__Exercise__:
Reproduce the lines below word for word, beginning with the line that contains "Дополнительный проточный насос" and continuing through the line that contains "8-позиционное устройство автоматической", with both of those lines included.

[[ Material supplied open ]]

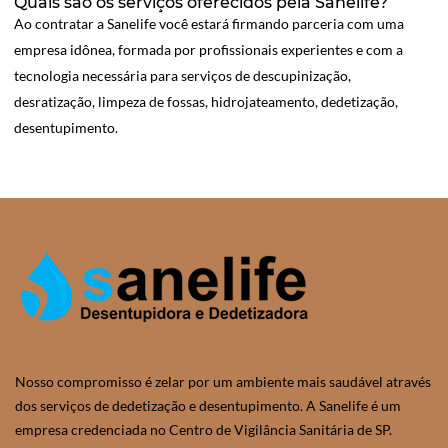
Quais são os serviços oferecidos pela Sanelife?
Ao contratar a Sanelife você estará firmando parceria com uma
empresa idônea, formada por profissionais experientes e com a
tecnologia necessária para serviços de descupinização,
desratização, limpeza de fossas, hidrojateamento, dedetização,
desentupimento.
Nosso compromisso é zelar por um ambiente mais saudável através
dos serviços de dedetização e desentupimento. A Sanelife é um
empresa credenciada no Centro de Vigilância Sanitária de SP.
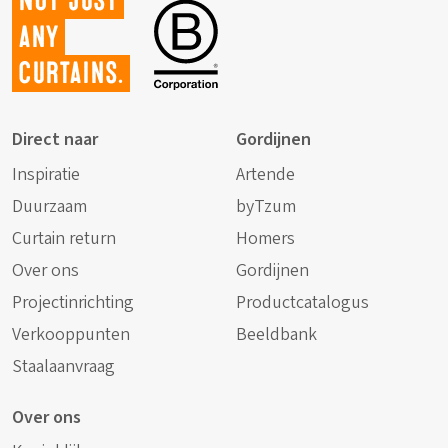
Not just
any
curtains.
Direct naar
Gordijnen
Inspiratie
Artende
Duurzaam
byTzum
Curtain return
Homers
Over ons
Gordijnen
Projectinrichting
Productcatalogus
Verkooppunten
Beeldbank
Staalaanvraag
Over ons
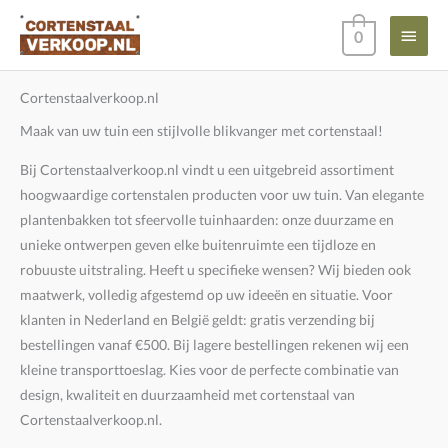
Ga
Hoof
0
naar
de
inhoud
Cortenstaalverkoop.nl
Maak van uw tuin een stijlvolle blikvanger met cortenstaal!
Bij Cortenstaalverkoop.nl vindt u een uitgebreid assortiment
hoogwaardige cortenstalen producten voor uw tuin. Van elegante
plantenbakken tot sfeervolle tuinhaarden: onze duurzame en
unieke ontwerpen geven elke buitenruimte een tijdloze en
robuuste uitstraling. Heeft u specifieke wensen? Wij bieden ook
maatwerk, volledig afgestemd op uw ideeën en situatie. Voor
klanten in Nederland en België geldt: gratis verzending bij
bestellingen vanaf €500. Bij lagere bestellingen rekenen wij een
kleine transporttoeslag. Kies voor de perfecte combinatie van
design, kwaliteit en duurzaamheid met cortenstaal van
Cortenstaalverkoop.nl.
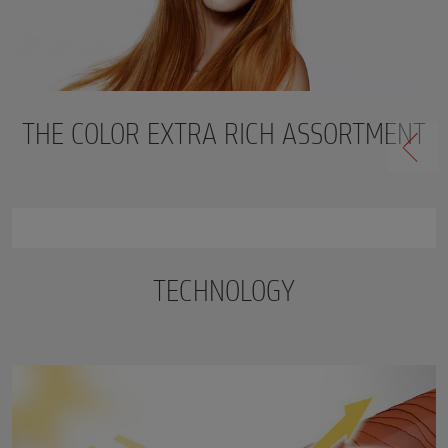
THE COLOR EXTRA RICH ASSORTMENT
TECHNOLOGY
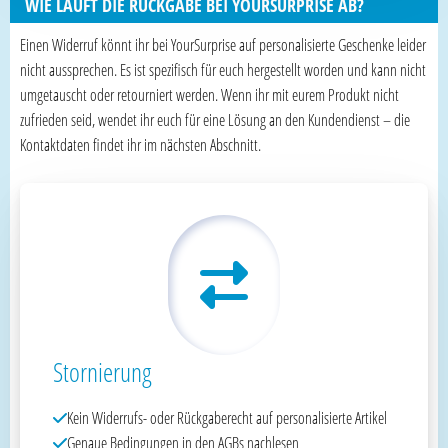
WIE LÄUFT DIE RÜCKGABE BEI YOURSURPRISE AB?
Einen Widerruf könnt ihr bei YourSurprise auf personalisierte Geschenke leider
nicht aussprechen. Es ist spezifisch für euch hergestellt worden und kann nicht
umgetauscht oder retourniert werden. Wenn ihr mit eurem Produkt nicht
zufrieden seid, wendet ihr euch für eine Lösung an den Kundendienst – die
Kontaktdaten findet ihr im nächsten Abschnitt.
Stornierung
Kein Widerrufs- oder Rückgaberecht auf personalisierte Artikel
Genaue Bedingungen in den AGBs nachlesen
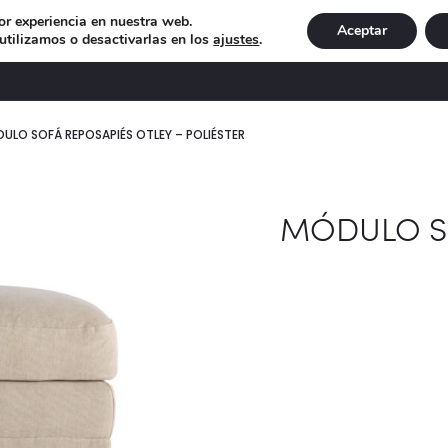
or experiencia en nuestra web.
Aceptar
tilizamos o desactivarlas en los
ajustes
.
DECORACIÓN
ILUMINACIÓN
NAVIDAD
EXCLU
ULO SOFÁ REPOSAPIÉS OTLEY – POLIÉSTER
MÓDULO SO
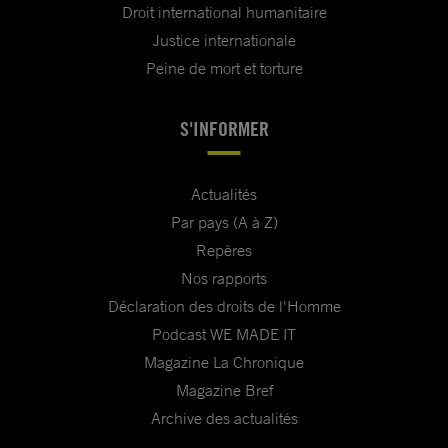
Droit international humanitaire
Justice internationale
Peine de mort et torture
S'INFORMER
Actualités
Par pays (A à Z)
Repères
Nos rapports
Déclaration des droits de l'Homme
Podcast WE MADE IT
Magazine La Chronique
Magazine Bref
Archive des actualités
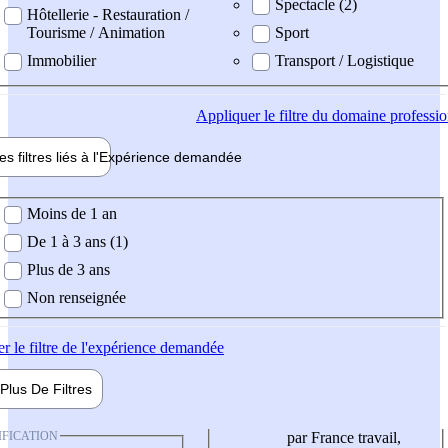
Spectacle (2)
Hôtellerie - Restauration /
Tourisme / Animation
Sport
Immobilier
Transport / Logistique
Appliquer
le filtre du domaine professi
es filtres liés à l'
Expérience
demandée
ience demandée
Moins de 1 an
De 1 à 3 ans (1)
Plus de 3 ans
Non renseignée
er
le filtre de l'expérience demandée
Plus De
Filtres
IFICATION
par France travail,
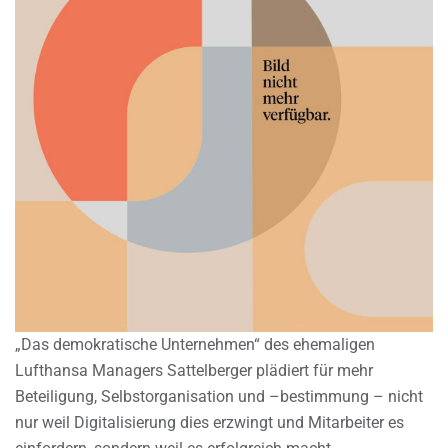
„Das demokratische Unternehmen“ des ehemaligen
Lufthansa Managers Sattelberger plädiert für mehr
Beteiligung, Selbstorganisation und –bestimmung – nicht
nur weil Digitalisierung dies erzwingt und Mitarbeiter es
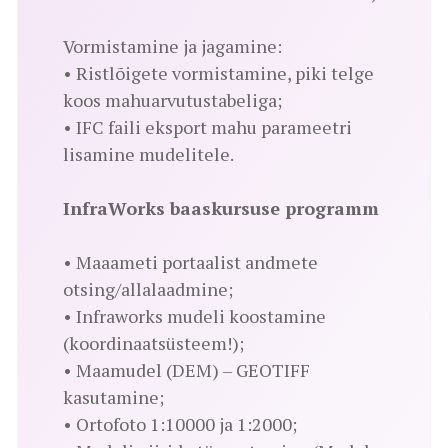
Vormistamine ja jagamine:
• Ristlõigete vormistamine, piki telge
koos mahuarvutustabeliga;
• IFC faili eksport mahu parameetri
lisamine mudelitele.
InfraWorks baaskursuse programm
• Maaameti portaalist andmete
otsing/allalaadmine;
• Infraworks mudeli koostamine
(koordinaatsüsteem!);
• Maamudel (DEM) – GEOTIFF
kasutamine;
• Ortofoto 1:10000 ja 1:2000;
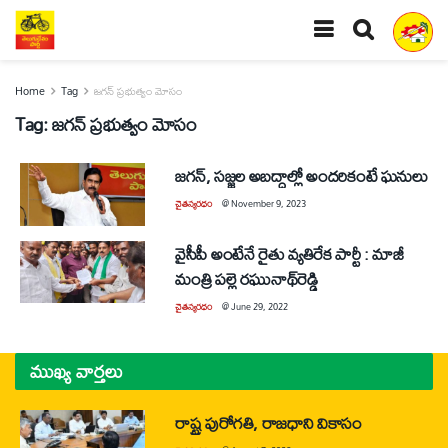
Home
Tag
జగన్‌ ప్రభుత్వం మోసం
Tag:
జగన్‌ ప్రభుత్వం మోసం
జగన్‌, సజ్జల అబద్ధాల్లో అందరికంటే ఘనులు
చైతన్యరధం
@
November 9, 2023
వైసీపీ అంటేనే రైతు వ్యతిరేక పార్టీ : మాజీ
మంత్రి పల్లె రఘునాథ్‌రెడ్డి
చైతన్యరధం
@
June 29, 2022
ముఖ్య వార్తలు
రాష్ట్ర పురోగతి, రాజధాని వికాసం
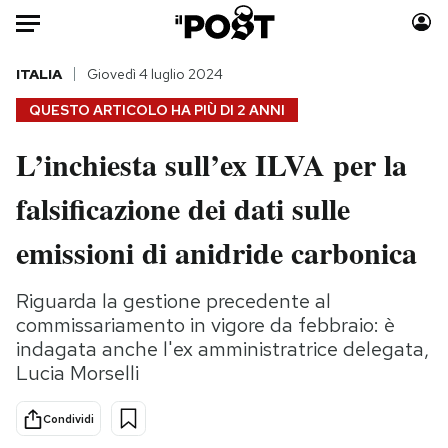
Auto
ITALIA
Giovedì 4 luglio 2024
QUESTO ARTICOLO HA PIÙ DI
2 ANNI
HOME
L’inchiesta sull’ex ILVA per la
Italia
Moda
falsificazione dei dati sulle
Mondo
Libri
Politica
Consumismi
emissioni di anidride carbonica
Tecnologia
Storie/Idee
Internet
Ok Boomer!
Riguarda la gestione precedente al
Scienza
Media
commissariamento in vigore da febbraio: è
Cultura
Europa
indagata anche l'ex amministratrice delegata,
Lucia Morselli
Economia
Altrecose
Sport
Mondiali calcio 2026
Condividi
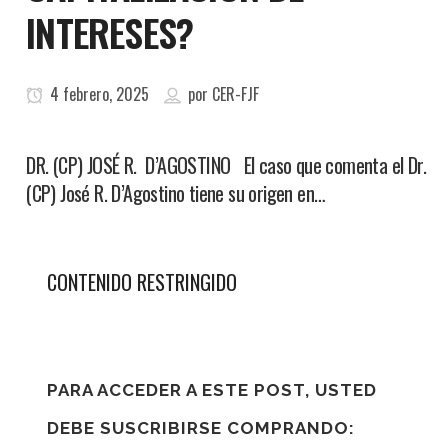
INTERESES?
4 febrero, 2025
por
CER-FJF
DR. (CP) JOSÉ R. D’AGOSTINO El caso que comenta el Dr.
(CP) José R. D’Agostino tiene su origen en…
CONTENIDO RESTRINGIDO
PARA ACCEDER A ESTE POST, USTED
DEBE SUSCRIBIRSE COMPRANDO:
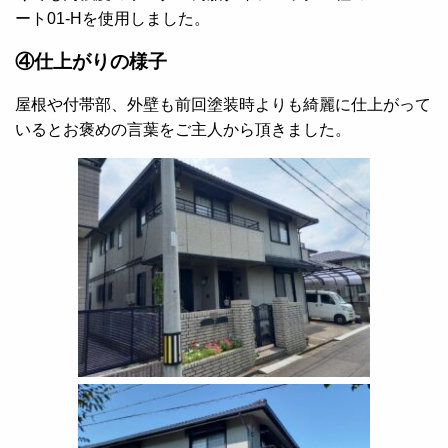
ート01-Hを使用しました。
④仕上がりの様子
屋根や付帯部、外壁も前回塗装時よりも綺麗に仕上がって
いるとお褒めの言葉をご主人から頂きました。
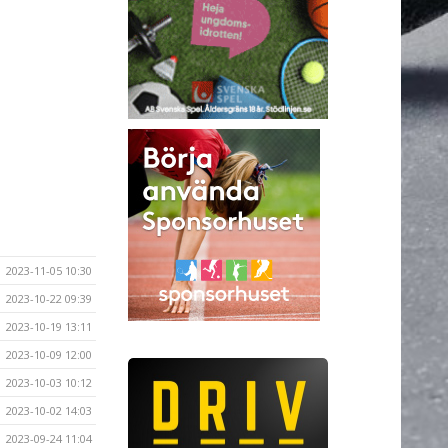
2023-11-05 10:30
2023-10-22 09:39
2023-10-19 13:11
2023-10-09 12:00
2023-10-03 10:12
2023-10-02 14:03
2023-09-24 11:04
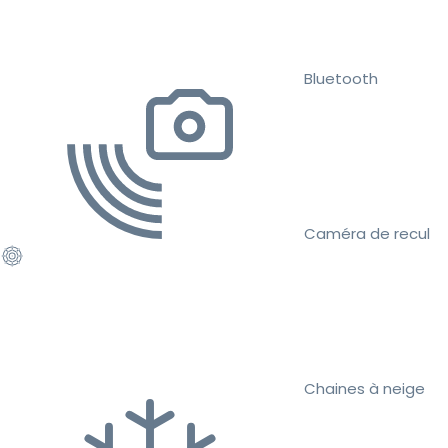
Bluetooth
Caméra de recul
Chaines à neige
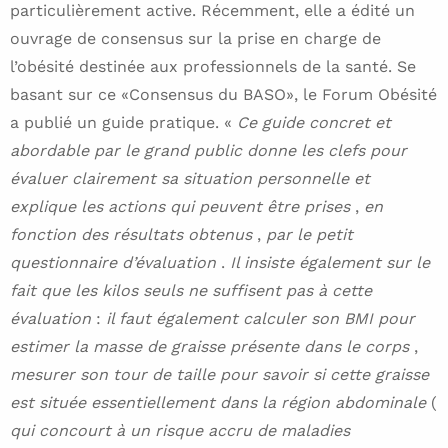
particulièrement active. Récemment, elle a édité un
ouvrage de consensus sur la prise en charge de
l’obésité destinée aux professionnels de la santé. Se
basant sur ce «Consensus du BASO», le Forum Obésité
a publié un guide pratique. «
Ce guide concret et
abordable par le grand public donne les clefs pour
évaluer clairement sa situation personnelle et
explique les actions qui peuvent être prises
,
en
fonction des résultats obtenus
,
par le petit
questionnaire d’évaluation
.
Il insiste également sur le
fait que les kilos seuls ne suffisent pas à cette
évaluation
:
il faut également calculer son BMI pour
estimer la masse de graisse présente dans le corps
,
mesurer son tour de taille pour savoir si cette graisse
est située essentiellement dans la région abdominale
(
qui concourt à un risque accru de maladies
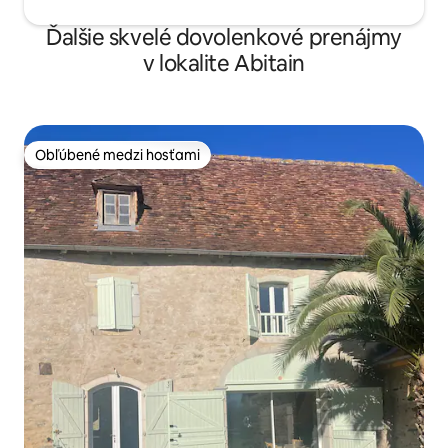
Ďalšie skvelé dovolenkové prenájmy
v lokalite Abitain
Obľúbené medzi hosťami
Obľúbené medzi hosťami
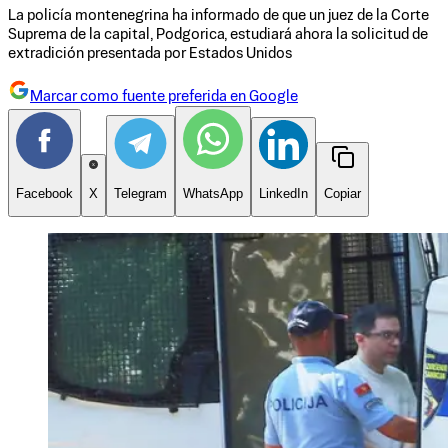
La policía montenegrina ha informado de que un juez de la Corte
Suprema de la capital, Podgorica, estudiará ahora la solicitud de
extradición presentada por Estados Unidos
Marcar como fuente preferida en Google
Facebook
X
Telegram
WhatsApp
LinkedIn
Copiar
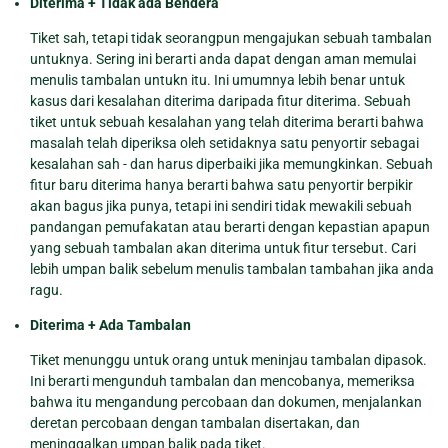
Diterima + Tidak ada Bendera
Tiket sah, tetapi tidak seorangpun mengajukan sebuah tambalan
untuknya. Sering ini berarti anda dapat dengan aman memulai
menulis tambalan untukn itu. Ini umumnya lebih benar untuk
kasus dari kesalahan diterima daripada fitur diterima. Sebuah
tiket untuk sebuah kesalahan yang telah diterima berarti bahwa
masalah telah diperiksa oleh setidaknya satu penyortir sebagai
kesalahan sah - dan harus diperbaiki jika memungkinkan. Sebuah
fitur baru diterima hanya berarti bahwa satu penyortir berpikir
akan bagus jika punya, tetapi ini sendiri tidak mewakili sebuah
pandangan pemufakatan atau berarti dengan kepastian apapun
yang sebuah tambalan akan diterima untuk fitur tersebut. Cari
lebih umpan balik sebelum menulis tambalan tambahan jika anda
ragu.
Diterima + Ada Tambalan
Tiket menunggu untuk orang untuk meninjau tambalan dipasok.
Ini berarti mengunduh tambalan dan mencobanya, memeriksa
bahwa itu mengandung percobaan dan dokumen, menjalankan
deretan percobaan dengan tambalan disertakan, dan
meninggalkan umpan balik pada tiket.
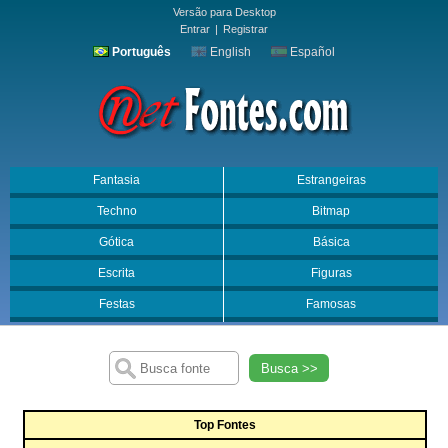
Versão para Desktop
Entrar
|
Registrar
Português
English
Español
Fantasia
Estrangeiras
Techno
Bitmap
Gótica
Básica
Escrita
Figuras
Festas
Famosas
Busca >>
Top Fontes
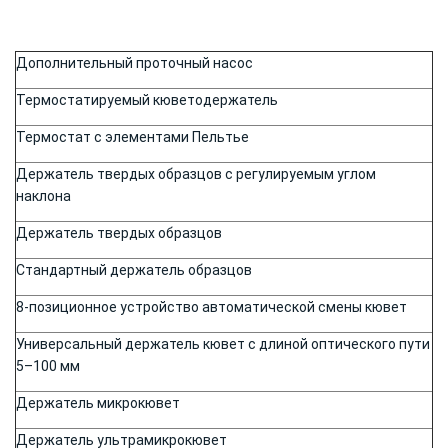
Дополнительный проточный насос
Термостатируемый кюветодержатель
Термостат с элементами Пельтье
Держатель твердых образцов с регулируемым углом
наклона
Держатель твердых образцов
Стандартный держатель образцов
8-позиционное устройство автоматической смены кювет
Универсальный держатель кювет с длиной оптического пути
5–100 мм
Держатель микрокювет
Держатель ультрамикрокювет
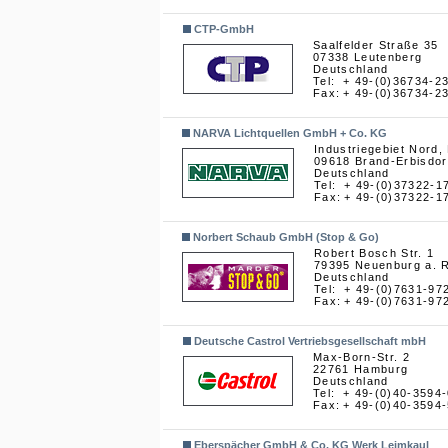
CTP-GmbH
Saalfelder Straße 35
07338 Leutenberg
Deutschland
Tel:
+ 49-(0)36734-2
Fax:
+ 49-(0)36734-2
NARVA Lichtquellen GmbH + Co. KG
Industriegebiet Nord,
09618 Brand-Erbisdor
Deutschland
Tel:
+ 49-(0)37322-1
Fax:
+ 49-(0)37322-1
Norbert Schaub GmbH (Stop & Go)
Robert Bosch Str. 1
79395 Neuenburg a. 
Deutschland
Tel:
+ 49-(0)7631-97
Fax:
+ 49-(0)7631-97
Deutsche Castrol Vertriebsgesellschaft mbH
Max-Born-Str. 2
22761 Hamburg
Deutschland
Tel:
+ 49-(0)40-3594
Fax:
+ 49-(0)40-3594
Eberspächer GmbH & Co. KG Werk Leimkaul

[[ Material supplied closed ]]

__Response below__:
Дополнительный проточный насос
Термостатируемый кюветодержатель
Термостат с элементами Пельтье
Держатель твердых образцов с регулируемым углом
наклона
Держатель твердых образцов
Стандартный держатель образцов
8-позиционное устройство автоматической смены кювет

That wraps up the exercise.